Tuesday, August 20, 2013
A Little Hic, Haec, Hoc
They were now to go to Oxford, and astonish the natives there, by showing that a little hic, haec, hoc, may come even out of Galilee; that a youth never drawn through the wire-gauge of Eton, Harrow, or Rugby, may carry still the electric spark, and be taper and well-rounded. Half their learning accrued sub dio, in the manner of the ancients. Uncle John would lead them between the trees and down to some forest dingle, the boy on his right hand construing aloud or parsing very slowly, the little spark at his left all glowing to explode at the first mistake. Δεξιόσειρος made the running, until he tripped and fell mentally, and even then he was set on his legs, unless the other was down upon him; but in the latter case the yoke-mate leaped into the harness. The stroke-oar on the river that evening was awarded to the one who paced the greatest number of stades in the active voice of expounding. The accuracy, the caution, born of this warm rivalry, became at last so vigilant, that the boy who won the toss for the right-hand place at starting, was almost sure of the stroke-oar.out of Galilee: "out of Galilee ariseth no prophet" (John 7:52).

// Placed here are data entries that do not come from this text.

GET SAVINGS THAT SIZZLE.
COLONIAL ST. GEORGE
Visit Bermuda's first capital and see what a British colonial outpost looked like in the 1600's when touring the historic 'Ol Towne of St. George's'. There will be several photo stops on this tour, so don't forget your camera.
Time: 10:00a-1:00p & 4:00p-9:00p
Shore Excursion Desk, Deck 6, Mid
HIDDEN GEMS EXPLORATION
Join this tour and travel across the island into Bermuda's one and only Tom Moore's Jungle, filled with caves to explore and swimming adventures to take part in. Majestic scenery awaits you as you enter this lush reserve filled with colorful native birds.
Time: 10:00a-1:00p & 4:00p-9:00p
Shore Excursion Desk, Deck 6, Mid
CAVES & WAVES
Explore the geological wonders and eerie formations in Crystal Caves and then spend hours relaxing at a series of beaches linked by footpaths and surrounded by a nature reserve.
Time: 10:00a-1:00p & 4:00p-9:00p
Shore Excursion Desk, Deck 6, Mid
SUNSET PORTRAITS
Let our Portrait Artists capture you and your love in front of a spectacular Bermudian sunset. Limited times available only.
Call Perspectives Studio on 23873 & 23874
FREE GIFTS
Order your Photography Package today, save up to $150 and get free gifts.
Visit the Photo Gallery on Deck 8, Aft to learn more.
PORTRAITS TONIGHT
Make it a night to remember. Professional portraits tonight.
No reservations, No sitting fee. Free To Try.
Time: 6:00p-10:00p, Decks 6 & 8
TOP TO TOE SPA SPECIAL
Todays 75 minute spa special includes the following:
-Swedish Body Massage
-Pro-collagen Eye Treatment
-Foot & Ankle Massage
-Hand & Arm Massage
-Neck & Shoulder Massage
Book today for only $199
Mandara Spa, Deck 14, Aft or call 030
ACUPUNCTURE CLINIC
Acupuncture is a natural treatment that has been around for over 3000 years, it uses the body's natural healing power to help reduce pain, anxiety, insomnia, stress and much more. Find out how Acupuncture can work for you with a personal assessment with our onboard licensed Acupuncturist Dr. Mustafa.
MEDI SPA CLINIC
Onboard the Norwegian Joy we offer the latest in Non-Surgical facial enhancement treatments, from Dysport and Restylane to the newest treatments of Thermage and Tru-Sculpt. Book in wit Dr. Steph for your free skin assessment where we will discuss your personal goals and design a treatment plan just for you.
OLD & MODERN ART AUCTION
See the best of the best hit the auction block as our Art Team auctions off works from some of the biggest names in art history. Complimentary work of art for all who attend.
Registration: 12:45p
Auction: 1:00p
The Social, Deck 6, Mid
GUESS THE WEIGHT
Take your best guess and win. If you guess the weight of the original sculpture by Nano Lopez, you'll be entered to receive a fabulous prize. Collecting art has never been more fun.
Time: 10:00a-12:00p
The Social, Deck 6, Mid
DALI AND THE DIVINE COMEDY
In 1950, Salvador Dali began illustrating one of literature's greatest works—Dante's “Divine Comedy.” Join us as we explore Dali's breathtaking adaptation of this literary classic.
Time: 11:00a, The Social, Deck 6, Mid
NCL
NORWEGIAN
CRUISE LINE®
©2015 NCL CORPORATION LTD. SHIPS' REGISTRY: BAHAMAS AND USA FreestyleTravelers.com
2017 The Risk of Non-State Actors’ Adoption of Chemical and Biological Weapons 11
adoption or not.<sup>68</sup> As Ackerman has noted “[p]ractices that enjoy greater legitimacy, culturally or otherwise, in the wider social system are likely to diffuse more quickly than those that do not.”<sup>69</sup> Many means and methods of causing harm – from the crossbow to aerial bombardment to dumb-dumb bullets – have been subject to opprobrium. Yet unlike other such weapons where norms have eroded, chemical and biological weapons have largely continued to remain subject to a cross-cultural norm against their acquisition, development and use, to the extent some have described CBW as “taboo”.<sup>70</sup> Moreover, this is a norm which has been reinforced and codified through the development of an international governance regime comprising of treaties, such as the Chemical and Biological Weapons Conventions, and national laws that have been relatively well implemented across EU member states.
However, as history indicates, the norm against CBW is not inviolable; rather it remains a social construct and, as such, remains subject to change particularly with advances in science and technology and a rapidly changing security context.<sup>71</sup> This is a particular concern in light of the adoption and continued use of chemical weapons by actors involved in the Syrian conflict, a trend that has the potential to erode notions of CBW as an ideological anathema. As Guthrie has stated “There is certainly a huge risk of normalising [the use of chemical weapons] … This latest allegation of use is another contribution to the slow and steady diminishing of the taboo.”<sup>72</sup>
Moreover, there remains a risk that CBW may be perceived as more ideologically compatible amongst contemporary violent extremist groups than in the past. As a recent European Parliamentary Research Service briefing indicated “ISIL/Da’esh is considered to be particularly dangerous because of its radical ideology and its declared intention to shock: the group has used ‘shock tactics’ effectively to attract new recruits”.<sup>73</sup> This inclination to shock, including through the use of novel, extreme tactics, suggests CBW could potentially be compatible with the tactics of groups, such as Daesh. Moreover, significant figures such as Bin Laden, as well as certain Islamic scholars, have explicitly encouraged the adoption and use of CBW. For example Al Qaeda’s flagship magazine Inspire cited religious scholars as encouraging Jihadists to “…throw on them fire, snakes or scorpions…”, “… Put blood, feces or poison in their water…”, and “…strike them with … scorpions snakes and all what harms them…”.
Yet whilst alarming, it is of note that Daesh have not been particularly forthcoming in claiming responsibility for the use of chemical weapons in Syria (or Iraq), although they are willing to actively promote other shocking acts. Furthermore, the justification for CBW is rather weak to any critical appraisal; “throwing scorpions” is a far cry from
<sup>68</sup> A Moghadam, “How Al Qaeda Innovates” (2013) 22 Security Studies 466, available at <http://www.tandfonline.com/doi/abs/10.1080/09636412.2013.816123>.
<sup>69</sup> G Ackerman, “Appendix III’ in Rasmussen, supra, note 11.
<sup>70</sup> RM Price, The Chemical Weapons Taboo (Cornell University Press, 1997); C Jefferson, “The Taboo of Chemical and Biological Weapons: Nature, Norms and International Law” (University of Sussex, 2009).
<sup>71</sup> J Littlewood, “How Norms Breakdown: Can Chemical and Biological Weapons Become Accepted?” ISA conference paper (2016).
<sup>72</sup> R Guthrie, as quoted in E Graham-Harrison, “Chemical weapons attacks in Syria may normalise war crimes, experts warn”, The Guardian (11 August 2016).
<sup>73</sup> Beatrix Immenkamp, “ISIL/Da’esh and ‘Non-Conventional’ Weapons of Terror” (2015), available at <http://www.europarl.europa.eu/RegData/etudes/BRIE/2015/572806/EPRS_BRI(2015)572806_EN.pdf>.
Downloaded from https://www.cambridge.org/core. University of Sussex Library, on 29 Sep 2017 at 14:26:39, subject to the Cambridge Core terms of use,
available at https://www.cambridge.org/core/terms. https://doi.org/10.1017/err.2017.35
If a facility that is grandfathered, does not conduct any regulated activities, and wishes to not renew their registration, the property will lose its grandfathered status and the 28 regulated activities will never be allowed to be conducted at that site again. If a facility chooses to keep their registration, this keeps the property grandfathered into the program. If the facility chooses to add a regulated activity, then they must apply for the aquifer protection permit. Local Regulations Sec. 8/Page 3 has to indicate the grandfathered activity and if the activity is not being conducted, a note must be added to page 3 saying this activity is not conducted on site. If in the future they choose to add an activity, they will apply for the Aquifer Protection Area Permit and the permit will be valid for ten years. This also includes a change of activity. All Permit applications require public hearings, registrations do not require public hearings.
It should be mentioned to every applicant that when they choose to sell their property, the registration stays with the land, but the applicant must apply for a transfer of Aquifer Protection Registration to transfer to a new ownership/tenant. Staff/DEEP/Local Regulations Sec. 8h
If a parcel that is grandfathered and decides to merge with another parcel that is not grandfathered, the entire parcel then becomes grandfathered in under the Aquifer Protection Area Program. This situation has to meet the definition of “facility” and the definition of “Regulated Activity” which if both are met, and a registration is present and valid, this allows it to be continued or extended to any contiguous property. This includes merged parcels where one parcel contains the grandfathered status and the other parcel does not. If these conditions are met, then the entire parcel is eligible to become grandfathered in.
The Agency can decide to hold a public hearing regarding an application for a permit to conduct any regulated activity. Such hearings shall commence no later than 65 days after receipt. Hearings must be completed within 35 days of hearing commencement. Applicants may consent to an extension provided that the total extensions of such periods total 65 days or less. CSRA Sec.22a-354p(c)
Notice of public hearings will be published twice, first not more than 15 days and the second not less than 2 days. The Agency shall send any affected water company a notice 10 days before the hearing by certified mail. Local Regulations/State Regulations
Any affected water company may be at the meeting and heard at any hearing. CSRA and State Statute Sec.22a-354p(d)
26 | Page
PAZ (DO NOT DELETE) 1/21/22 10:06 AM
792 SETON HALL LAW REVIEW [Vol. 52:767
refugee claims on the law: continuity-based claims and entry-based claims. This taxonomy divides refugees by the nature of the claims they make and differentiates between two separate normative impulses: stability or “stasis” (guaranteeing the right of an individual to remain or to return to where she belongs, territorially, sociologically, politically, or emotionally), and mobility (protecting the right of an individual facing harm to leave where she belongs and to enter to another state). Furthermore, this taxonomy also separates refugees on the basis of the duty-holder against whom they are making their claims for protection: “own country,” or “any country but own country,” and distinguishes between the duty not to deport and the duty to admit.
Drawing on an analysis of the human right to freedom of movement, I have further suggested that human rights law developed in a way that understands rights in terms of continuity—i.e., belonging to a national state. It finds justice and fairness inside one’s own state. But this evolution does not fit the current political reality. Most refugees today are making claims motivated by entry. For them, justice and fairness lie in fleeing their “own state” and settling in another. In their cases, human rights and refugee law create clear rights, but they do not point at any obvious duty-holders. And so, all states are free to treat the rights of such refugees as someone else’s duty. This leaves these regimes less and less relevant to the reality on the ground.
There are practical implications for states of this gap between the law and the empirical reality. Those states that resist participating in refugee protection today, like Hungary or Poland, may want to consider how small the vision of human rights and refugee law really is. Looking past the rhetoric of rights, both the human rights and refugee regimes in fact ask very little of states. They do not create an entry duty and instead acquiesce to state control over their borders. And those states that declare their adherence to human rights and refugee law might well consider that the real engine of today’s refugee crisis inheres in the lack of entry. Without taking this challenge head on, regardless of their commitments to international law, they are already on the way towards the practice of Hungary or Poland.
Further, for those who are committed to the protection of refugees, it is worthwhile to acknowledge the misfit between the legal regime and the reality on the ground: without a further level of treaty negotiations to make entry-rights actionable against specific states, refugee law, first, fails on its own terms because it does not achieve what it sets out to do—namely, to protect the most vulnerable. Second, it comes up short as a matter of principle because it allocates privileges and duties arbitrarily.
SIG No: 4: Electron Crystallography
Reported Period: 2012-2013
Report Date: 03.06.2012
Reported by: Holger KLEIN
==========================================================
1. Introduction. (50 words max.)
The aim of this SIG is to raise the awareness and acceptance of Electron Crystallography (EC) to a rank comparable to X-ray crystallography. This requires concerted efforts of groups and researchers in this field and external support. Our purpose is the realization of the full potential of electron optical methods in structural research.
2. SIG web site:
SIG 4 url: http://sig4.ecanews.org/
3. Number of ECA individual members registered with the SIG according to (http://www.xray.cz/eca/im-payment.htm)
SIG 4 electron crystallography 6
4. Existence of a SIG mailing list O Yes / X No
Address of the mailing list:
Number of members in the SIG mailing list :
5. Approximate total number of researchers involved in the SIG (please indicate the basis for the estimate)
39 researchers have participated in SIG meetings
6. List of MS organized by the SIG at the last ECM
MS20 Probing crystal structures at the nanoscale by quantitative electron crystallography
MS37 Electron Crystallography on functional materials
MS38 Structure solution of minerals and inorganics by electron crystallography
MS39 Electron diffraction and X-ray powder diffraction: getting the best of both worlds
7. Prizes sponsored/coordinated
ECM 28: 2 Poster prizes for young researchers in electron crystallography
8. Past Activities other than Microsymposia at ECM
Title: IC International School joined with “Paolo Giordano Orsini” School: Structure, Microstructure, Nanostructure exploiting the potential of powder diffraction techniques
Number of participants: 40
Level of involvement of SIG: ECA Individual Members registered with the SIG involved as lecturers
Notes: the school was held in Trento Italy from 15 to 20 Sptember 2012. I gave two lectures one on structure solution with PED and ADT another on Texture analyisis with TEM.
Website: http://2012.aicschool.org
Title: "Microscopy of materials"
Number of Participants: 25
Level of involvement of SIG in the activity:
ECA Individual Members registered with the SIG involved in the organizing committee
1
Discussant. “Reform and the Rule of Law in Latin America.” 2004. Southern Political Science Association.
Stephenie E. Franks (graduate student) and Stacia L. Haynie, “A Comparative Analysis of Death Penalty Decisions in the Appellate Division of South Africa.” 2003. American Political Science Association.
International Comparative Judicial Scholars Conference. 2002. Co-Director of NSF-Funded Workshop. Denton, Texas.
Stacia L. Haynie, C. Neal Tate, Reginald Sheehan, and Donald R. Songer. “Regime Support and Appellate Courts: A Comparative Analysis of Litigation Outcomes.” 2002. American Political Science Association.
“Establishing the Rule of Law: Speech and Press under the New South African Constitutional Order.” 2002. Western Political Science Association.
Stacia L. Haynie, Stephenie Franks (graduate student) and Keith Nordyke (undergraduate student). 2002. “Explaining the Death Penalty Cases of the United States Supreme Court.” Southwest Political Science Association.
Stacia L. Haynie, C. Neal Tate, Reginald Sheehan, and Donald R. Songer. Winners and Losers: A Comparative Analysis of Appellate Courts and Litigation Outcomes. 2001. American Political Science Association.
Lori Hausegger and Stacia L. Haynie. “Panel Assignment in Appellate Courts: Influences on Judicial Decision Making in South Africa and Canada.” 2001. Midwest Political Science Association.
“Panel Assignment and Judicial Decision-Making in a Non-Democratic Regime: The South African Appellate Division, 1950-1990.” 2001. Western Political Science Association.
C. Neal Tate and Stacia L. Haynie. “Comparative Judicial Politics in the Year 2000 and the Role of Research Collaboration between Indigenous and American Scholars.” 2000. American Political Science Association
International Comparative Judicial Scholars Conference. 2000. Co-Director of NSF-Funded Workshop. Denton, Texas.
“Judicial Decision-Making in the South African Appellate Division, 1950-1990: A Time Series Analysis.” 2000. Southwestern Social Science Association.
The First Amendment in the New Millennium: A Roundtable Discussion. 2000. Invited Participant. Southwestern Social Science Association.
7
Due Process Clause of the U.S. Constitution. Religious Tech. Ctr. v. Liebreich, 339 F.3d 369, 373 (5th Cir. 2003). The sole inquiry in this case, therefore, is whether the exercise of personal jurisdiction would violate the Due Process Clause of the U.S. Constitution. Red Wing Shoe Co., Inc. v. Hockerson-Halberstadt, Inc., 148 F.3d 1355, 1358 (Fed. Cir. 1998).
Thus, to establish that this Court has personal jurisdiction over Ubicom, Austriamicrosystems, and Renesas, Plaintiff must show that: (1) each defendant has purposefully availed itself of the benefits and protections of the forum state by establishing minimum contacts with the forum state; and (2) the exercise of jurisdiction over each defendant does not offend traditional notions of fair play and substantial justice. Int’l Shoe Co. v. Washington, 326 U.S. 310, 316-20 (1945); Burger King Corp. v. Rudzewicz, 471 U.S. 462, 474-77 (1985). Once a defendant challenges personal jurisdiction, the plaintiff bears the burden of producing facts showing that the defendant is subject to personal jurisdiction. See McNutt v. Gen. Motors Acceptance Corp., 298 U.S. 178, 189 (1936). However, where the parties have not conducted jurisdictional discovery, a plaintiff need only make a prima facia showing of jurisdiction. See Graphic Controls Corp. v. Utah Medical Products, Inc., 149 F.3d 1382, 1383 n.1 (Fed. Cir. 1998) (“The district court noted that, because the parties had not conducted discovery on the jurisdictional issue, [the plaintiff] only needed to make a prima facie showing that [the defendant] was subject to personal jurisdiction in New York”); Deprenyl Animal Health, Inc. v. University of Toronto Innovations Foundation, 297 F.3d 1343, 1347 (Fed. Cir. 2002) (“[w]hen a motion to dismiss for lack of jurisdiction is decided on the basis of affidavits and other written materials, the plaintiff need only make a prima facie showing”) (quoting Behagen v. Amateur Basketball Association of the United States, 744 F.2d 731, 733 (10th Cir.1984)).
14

So they passed the matriculation test with consummate ease, and delighted the college tutor by their clear bold writing. They had not read so much as some men have before entering the University, but all their knowledge was close and firm, and staunch enough for a spring-board. And they wrote most excellent Latin prose, and Greek verse easily flowing.
sub dio: "under the open sky, in the open air" (Lewis & Short, s.v. divus II.B)
Δεξιόσειρος, sc. ἵππος: "right-hand trace-horse in team of four, which did the hardest work: hence, generally, vigorous, impetuous" (Liddell-Scott-Jones).